Activity:
Please copy every line below that contains the string "APERTURE".

[Records drawn from a dataset]
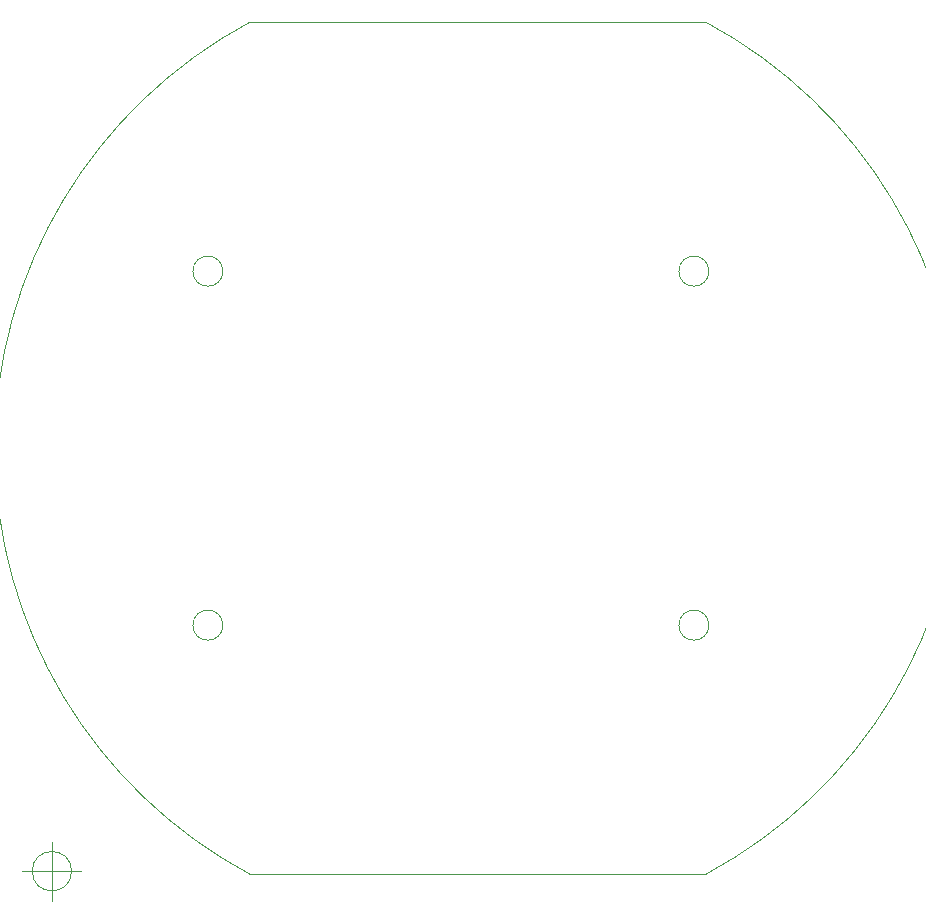
<source format=gm1>
G04 #@! TF.GenerationSoftware,KiCad,Pcbnew,7.0.5-7.0.5~ubuntu20.04.1*
G04 #@! TF.CreationDate,2023-08-30T13:21:52+01:00*
G04 #@! TF.ProjectId,Swarm-B_20230626,53776172-6d2d-4425-9f32-303233303632,rev?*
G04 #@! TF.SameCoordinates,Original*
G04 #@! TF.FileFunction,Profile,NP*
%FSLAX46Y46*%
G04 Gerber Fmt 4.6, Leading zero omitted, Abs format (unit mm)*
G04 Created by KiCad (PCBNEW 7.0.5-7.0.5~ubuntu20.04.1) date 2023-08-30 13:21:52*
%MOMM*%
%LPD*%
G01*
G04 APERTURE LIST*
G04 #@! TA.AperFunction,Profile*
%ADD10C,0.120000*%
G04 #@! TD*
G04 #@! TA.AperFunction,Profile*
%ADD11C,0.050000*%
G04 #@! TD*
G04 APERTURE END LIST*
D10*
X97282000Y-79248000D02*
G75*
G03*
X97282000Y-79248000I-1270000J0D01*
G01*
D11*
X99568001Y-58166000D02*
X138176000Y-58166000D01*
D10*
X138430000Y-109220000D02*
G75*
G03*
X138430000Y-109220000I-1270000J0D01*
G01*
D11*
X99568001Y-58166001D02*
G75*
G03*
X99568000Y-130301998I19303999J-36067999D01*
G01*
D10*
X97282000Y-109220000D02*
G75*
G03*
X97282000Y-109220000I-1270000J0D01*
G01*
D11*
X138175999Y-130301999D02*
X99568000Y-130301999D01*
D10*
X138430000Y-79248000D02*
G75*
G03*
X138430000Y-79248000I-1270000J0D01*
G01*
D11*
X138175999Y-130301999D02*
G75*
G03*
X138176000Y-58166002I-19303999J36067999D01*
G01*
X84470666Y-130048000D02*
G75*
G03*
X84470666Y-130048000I-1666666J0D01*
G01*
X80304000Y-130048000D02*
X85304000Y-130048000D01*
X82804000Y-127548000D02*
X82804000Y-132548000D01*
M02*

</source>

Solution to this problem:
G04 APERTURE LIST*
G04 APERTURE END LIST*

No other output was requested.